■ GOAL OF THE EXERCISE ■
Copy all lines below containing "knee".

** Opening MATERIAL PROVIDED block **

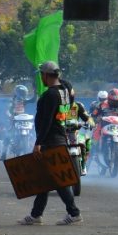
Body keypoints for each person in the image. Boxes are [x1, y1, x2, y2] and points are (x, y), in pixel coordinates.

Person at [18, 62, 81, 226]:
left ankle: (74, 213)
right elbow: (67, 84)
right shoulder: (65, 90)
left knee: (58, 181)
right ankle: (36, 215)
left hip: (51, 141)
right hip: (59, 138)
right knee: (43, 180)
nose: (41, 78)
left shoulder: (50, 95)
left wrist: (38, 143)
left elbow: (46, 121)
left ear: (45, 75)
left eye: (42, 75)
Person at [1, 84, 32, 161]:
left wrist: (36, 93)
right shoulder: (12, 101)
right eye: (21, 93)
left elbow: (33, 102)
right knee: (8, 135)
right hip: (14, 120)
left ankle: (29, 144)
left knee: (33, 131)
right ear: (17, 92)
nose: (22, 94)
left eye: (23, 93)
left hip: (24, 120)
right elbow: (7, 110)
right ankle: (3, 154)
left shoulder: (26, 100)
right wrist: (10, 116)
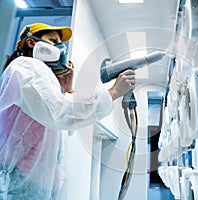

** Closing MATERIAL PROVIDED block **

■ TASK RESPONSE ■
left knee: (58, 181)
right knee: (43, 180)
right knee: (8, 135)
left knee: (33, 131)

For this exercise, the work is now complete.